-- USING THE INFORMATION --
**A)** Rewrite the robotics lesson text, starting with "Build a Mobile" and going on through "Following & Avoidance)", with "IR Sensors" renamed to "infrared sensors".
**B)** In the robotics lesson text, what price does it give for the robot car kit on Amazon?
**C)** Continue the robotics lesson on line following from the point where it stops.

-- QUOTED PASSAGE --
□ □ □ □ □

This week, we are focusing on Infrared Sensors to solve a common challenge in robotics: line following and avoiding. 

Now is a good time to make sure your robot can move. If you haven’t completed lesson #3, I recommend checking that out first before proceeding with this week’s challenge.

Build a Mobile Robot to Line Follow: Objectives & Materials

Each week I will provide you with the objectives (goals of the lesson) and any materials you will need to complete the project.

I absolutely LOVE seeing what you guys are working on, so please don’t forget to tag me (@learnrobotics) on Instagram and Facebook with any progress you’ve made!

Part 4 – Goals & Objectives

  • Learn about IR Sensors & how to wire them to the Arduino
  • Configure IR Sensors in Arduino
  • Setup IF Statements
  • Complete Robot Challenges (Line Following & Avoidance)
  • Time Duration: Approximately 4 hours. It’s another long lesson this week, so feel free to break it up into sections!

Materials for this Lesson

Elegoo UNO Project Smart Robot Car Kit V 3.0

This tutorial series is based on the Elegoo Arduino Smart Robot Car kit. You can purchase the kit on Amazon for about $70. I recommend this kit because it provides a lot of value for the money and the components can be utilized in a number of robotic projects.

□ □ □ □ □

-- DATA SEGMENT --
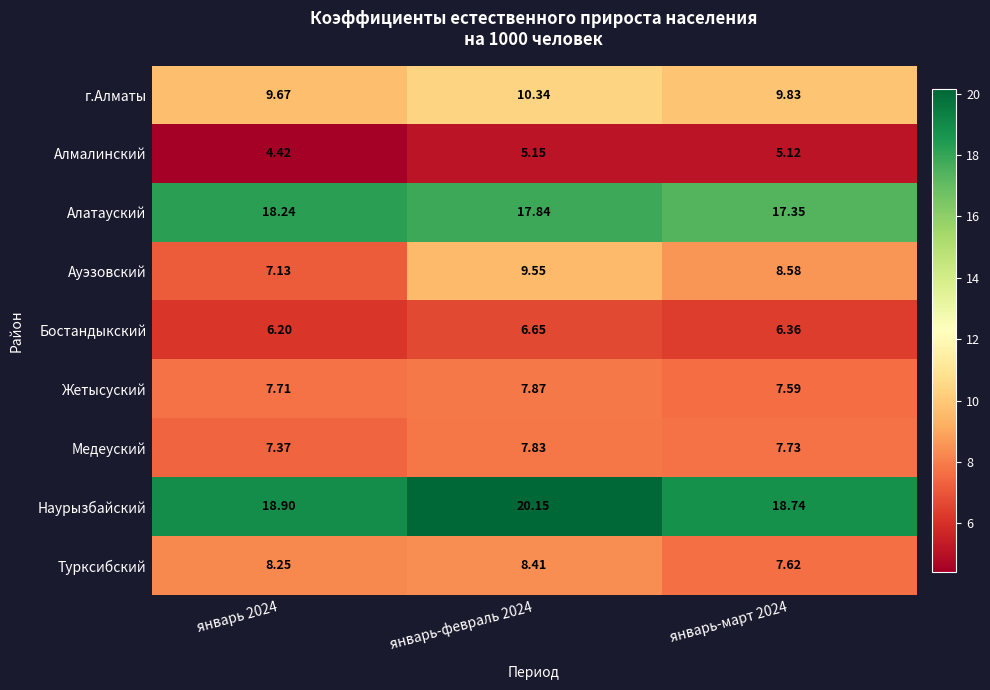

List the series in order of their peak value, lowest first.

Алмалинский, Бостандыкский, Медеуский, Жетысуский, Турксибский, Ауэзовский, г.Алматы, Алатауский, Наурызбайский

□ □ □ □ □

-- ANSWERS BELOW --
**A)**
Build a Mobile Robot to Line Follow: Objectives & Materials

Each week I will provide you with the objectives (goals of the lesson) and any materials you will need to complete the project.

I absolutely LOVE seeing what you guys are working on, so please don’t forget to tag me (@learnrobotics) on Instagram and Facebook with any progress you’ve made!

Part 4 – Goals & Objectives

  • Learn about infrared sensors & how to wire them to the Arduino
  • Configure infrared sensors in Arduino
  • Setup IF Statements
  • Complete Robot Challenges (Line Following & Avoidance)

**B)** About $70.

**C)**
While you can follow along without purchasing the kit, it’s always more beneficial to be hands-on with a robot and try out the lessons for yourself. With that said, if you’re on a tight budget, I listed out the full components in Part 1 of this tutorial series.

Additional Materials

Required this week:

Included in Elegoo Robot Kit:

Other Materials:

Time to start this week’s lesson!

What is an Infrared (IR) Sensor?

Before we jump into the science behind IR sensors, I want to give you a couple visuals in case you’ve never seen an IR sensor before.

build a mobile robot line followingIR sensor on robot

As you can see, an IR sensor is composed of two LED’s, a potentiometer, and has 3 pins (GND, VCC, OUT, in no particular order). There’s also an LM393 comparator chip built-in that takes the reading and sends it through the signal (OUT) pin for input to the Arduino.

If you haven’t already done so, go ahead and grab your IR sensors from your kit. Take a look at them, and see if you can identify all of the components on the sensor.

You’ll notice that the IR sensors above are slightly different. The one on the right (like our kit) is specifically designed for line detection, whereas the one on the left is designed for object detection & distance measurements. You can use either for this activity. If you’re using the IR module that looks like the first picture, I recommend wrapping the LED’s with some electrical tape to help with interference.

build a mobile robot line following

IR Sensors run on an input voltage (VCC) of +5V. You’ll want to provide power and ground from the Arduino. We’ll talk more about wiring soon, but while we have this diagram up, I wanted to mention this in case you were wondering.

How do IR Sensors work?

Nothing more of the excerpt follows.